Data supplied:
□ □ □

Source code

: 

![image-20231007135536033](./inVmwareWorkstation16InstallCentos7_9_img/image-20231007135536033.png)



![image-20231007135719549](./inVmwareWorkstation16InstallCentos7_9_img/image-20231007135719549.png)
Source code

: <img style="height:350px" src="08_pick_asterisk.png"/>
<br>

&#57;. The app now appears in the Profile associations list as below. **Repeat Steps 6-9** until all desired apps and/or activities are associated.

□ □ □

Reproduce the source text of each record above verbatim, keeping every character, blank line, and markup tag unchanged.

Source code

: 

![image-20231007135536033](./inVmwareWorkstation16InstallCentos7_9_img/image-20231007135536033.png)



![image-20231007135719549](./inVmwareWorkstation16InstallCentos7_9_img/image-20231007135719549.png)
Source code

: <img style="height:350px" src="08_pick_asterisk.png"/>
<br>

&#57;. The app now appears in the Profile associations list as below. **Repeat Steps 6-9** until all desired apps and/or activities are associated.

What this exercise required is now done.